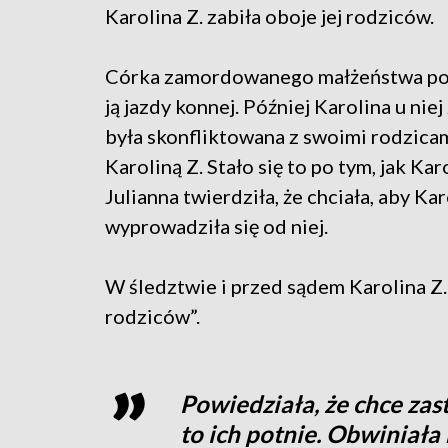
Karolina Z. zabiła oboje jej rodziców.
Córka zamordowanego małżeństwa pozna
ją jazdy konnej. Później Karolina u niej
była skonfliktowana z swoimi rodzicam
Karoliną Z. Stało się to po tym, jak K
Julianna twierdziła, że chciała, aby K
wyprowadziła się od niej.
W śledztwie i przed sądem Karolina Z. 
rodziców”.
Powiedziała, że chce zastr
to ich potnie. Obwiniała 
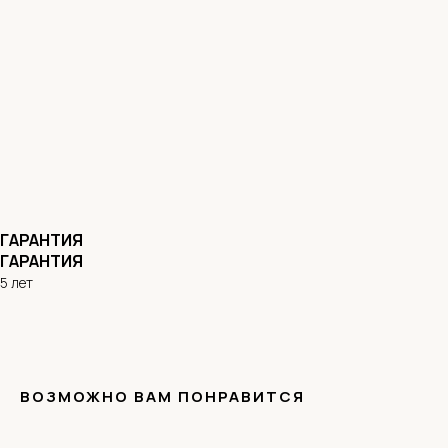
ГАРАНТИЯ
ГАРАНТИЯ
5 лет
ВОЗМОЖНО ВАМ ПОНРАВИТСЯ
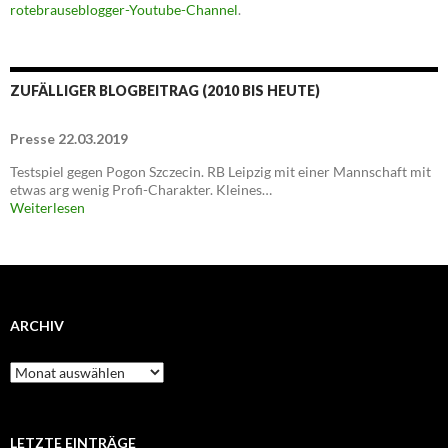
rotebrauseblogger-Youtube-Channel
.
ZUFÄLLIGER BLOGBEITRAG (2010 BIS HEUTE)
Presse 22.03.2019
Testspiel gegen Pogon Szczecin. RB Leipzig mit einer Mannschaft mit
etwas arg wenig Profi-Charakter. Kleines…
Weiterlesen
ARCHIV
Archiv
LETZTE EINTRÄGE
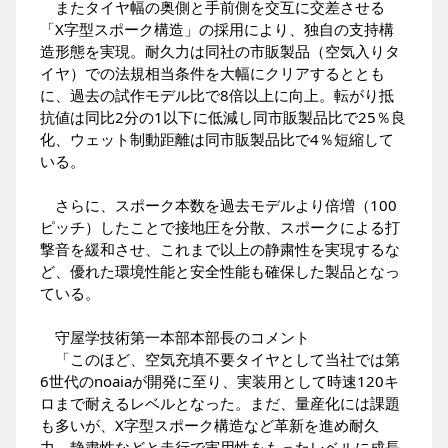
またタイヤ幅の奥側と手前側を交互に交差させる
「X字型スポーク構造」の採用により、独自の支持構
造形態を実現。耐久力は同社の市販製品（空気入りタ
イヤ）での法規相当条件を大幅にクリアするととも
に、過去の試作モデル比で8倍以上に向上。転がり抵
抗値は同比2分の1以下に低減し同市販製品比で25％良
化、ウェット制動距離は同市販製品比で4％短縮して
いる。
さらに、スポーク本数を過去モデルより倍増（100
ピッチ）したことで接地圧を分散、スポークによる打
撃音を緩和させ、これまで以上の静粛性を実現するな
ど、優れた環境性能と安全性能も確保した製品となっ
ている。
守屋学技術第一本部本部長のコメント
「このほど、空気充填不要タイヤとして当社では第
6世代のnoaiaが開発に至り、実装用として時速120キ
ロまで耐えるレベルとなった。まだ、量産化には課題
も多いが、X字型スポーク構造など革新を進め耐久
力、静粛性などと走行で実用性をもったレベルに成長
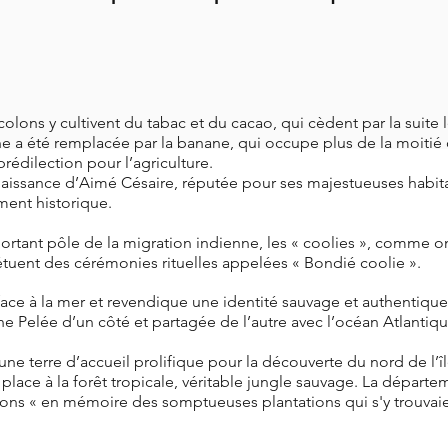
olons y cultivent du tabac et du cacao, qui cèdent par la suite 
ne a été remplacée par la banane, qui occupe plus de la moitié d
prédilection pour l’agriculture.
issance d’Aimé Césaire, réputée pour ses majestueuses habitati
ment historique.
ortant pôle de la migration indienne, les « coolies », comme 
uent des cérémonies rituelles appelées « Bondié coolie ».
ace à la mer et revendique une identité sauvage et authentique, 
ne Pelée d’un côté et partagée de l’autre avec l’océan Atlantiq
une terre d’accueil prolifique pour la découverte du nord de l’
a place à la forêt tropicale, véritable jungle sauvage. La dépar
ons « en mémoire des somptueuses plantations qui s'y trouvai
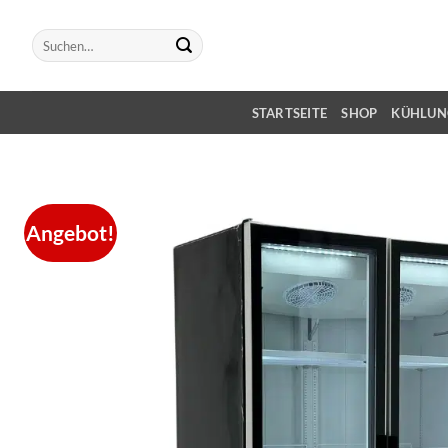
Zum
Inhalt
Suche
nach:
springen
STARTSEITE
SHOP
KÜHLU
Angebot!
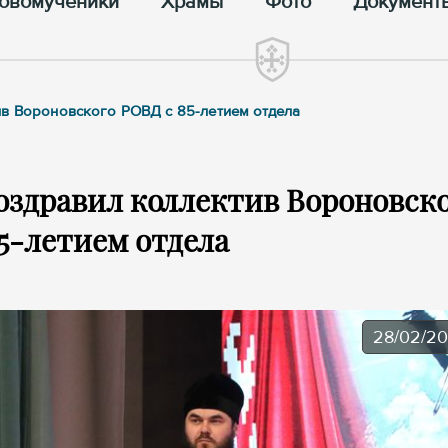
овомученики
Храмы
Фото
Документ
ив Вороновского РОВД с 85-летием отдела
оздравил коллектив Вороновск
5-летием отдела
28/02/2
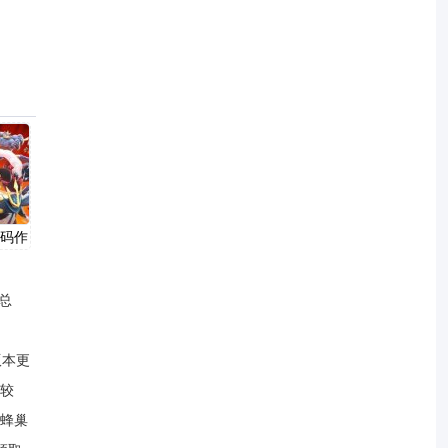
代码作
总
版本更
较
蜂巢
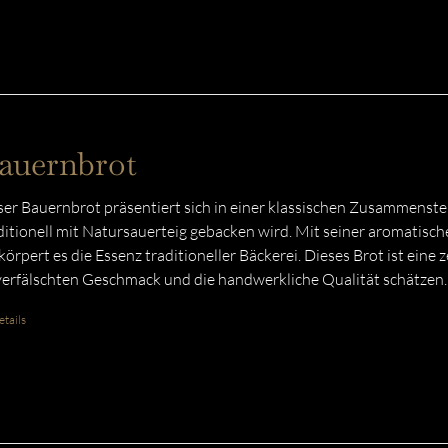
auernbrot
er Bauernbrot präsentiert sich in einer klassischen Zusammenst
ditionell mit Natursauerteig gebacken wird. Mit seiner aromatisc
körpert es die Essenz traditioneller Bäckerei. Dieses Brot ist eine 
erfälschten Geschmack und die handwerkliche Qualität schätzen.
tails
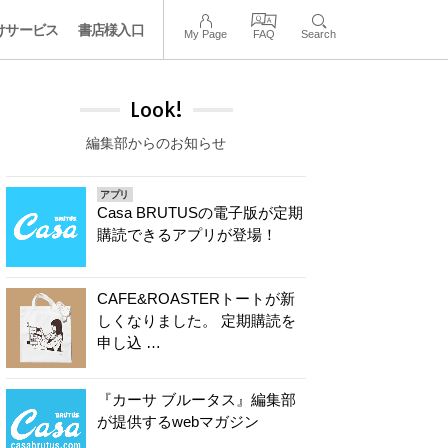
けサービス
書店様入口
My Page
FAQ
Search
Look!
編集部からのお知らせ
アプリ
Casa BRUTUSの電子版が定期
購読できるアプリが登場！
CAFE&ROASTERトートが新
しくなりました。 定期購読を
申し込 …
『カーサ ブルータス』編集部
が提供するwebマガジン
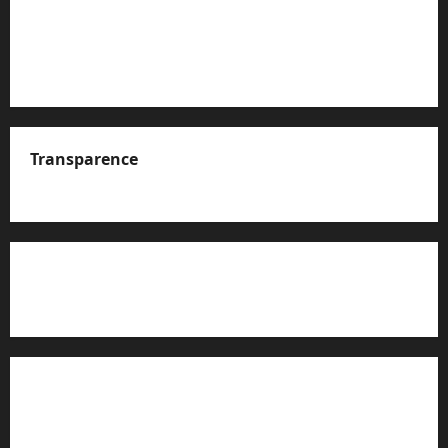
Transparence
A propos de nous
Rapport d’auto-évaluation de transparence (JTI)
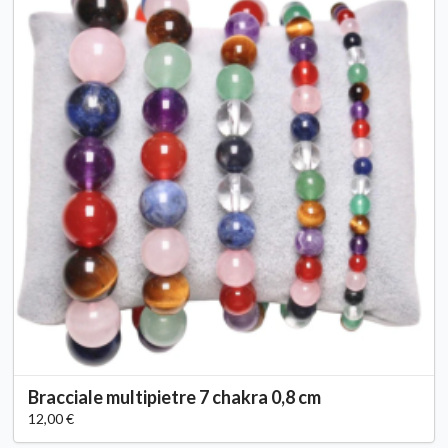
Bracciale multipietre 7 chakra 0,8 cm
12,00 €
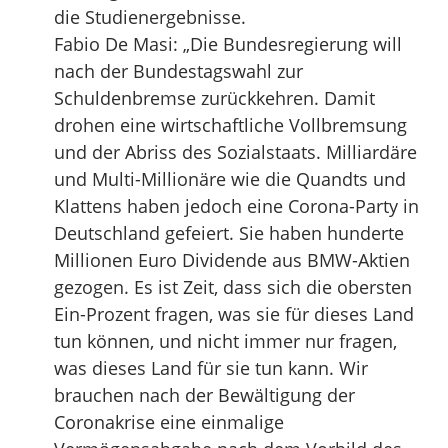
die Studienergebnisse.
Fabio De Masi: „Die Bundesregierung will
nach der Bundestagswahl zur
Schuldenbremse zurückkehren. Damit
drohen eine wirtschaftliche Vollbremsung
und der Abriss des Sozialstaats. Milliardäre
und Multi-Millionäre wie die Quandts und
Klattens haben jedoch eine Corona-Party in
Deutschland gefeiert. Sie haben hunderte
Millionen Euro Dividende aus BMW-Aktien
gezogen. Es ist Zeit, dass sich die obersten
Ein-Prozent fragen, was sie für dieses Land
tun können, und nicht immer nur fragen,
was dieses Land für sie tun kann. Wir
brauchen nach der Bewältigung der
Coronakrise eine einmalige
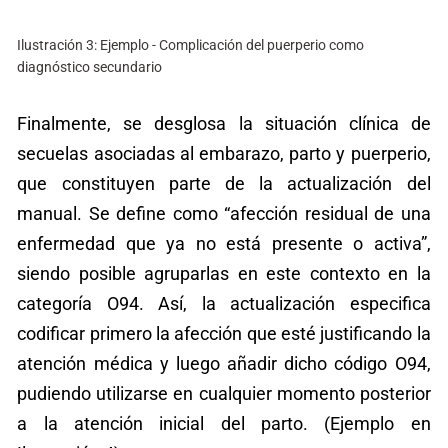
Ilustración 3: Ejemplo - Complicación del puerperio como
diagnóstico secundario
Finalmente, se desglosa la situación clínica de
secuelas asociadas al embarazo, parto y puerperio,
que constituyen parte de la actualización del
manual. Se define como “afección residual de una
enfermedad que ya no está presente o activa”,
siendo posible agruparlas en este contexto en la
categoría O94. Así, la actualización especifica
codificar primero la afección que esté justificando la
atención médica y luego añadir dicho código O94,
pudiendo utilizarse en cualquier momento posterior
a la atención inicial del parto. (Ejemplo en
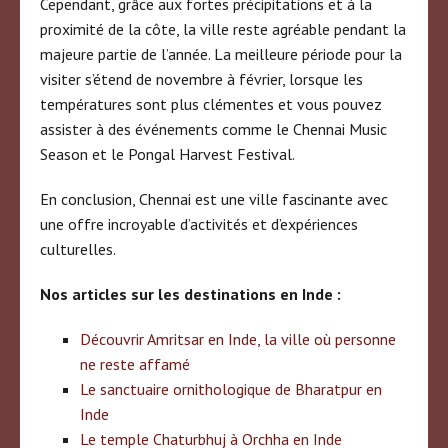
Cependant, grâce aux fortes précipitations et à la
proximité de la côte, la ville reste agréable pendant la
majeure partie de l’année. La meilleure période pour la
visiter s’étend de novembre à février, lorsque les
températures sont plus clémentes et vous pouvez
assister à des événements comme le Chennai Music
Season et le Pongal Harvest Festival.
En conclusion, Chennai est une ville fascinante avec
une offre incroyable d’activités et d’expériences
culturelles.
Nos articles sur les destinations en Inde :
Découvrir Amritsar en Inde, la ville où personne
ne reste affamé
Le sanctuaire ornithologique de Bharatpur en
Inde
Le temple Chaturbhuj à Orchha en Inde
============
## WORK TASK
Of all the material above, only the lines from the one that has "CAFE&ROASTERトートが新" down to the one that has "Fabio De Masi: „Die Bundesregierung will" are to be written out, exactly and with both ends included. Pictures are skipped.

## RESPONSE BELOW
CAFE&ROASTERトートが新
しくなりました。 定期購読を
申し込 …
『カーサ ブルータス』編集部
が提供するwebマガジン
Transparence
A propos de nous
Rapport d’auto-évaluation de transparence (JTI)
Bracciale multipietre 7 chakra 0,8 cm
12,00 €
die Studienergebnisse.
Fabio De Masi: „Die Bundesregierung will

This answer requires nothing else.